The viewpoint of the journalist was unsympathetic and biased against the weavers. The journalist largely favoured the weaving contractors. He failed to recognise the sufferings face by the weavers. He seemed to have observed the event with a limited perspective.
Question 15:
Compare the position on the question of women’s rights voiced by three writers (Carl Welcker, Louise Otto-Paters and an anonymous reader) cited above. What do they reveal about liberal ideology?
Answer:
Carl Welcker: He was a liberal politician and an elected member of the Frankfurt Parliament. He stated that women are weak and dependent who always require the protection of men. Her responsibilities are mainly nurturing children and taking care of the household. Equality between the sexes would endanger harmony and destroy families.

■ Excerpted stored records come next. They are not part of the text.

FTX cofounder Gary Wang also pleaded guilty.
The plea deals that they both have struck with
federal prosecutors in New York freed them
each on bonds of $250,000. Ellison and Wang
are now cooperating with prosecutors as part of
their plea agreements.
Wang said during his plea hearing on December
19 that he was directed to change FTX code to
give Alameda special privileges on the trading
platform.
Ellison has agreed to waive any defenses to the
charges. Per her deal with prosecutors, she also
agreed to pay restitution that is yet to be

Louise Otto-Paters: She was the founder of a feminist political association who also started a women’s journal. According to Otto-Paters, men should strive to gain freedom and liberty for all. Their untiring efforts aim only at the welfare of men. She advocated for equal rights to be given to the women.
An anonymous writer: According to his or her view, women should not be discriminated on the basis of their gender. They must be given the right to vote.
Louise Otto-Paters and the anonymous writer argued for women’s rights to liberty and political equality, but Carl Welcker was not in favour of granting these rights to women.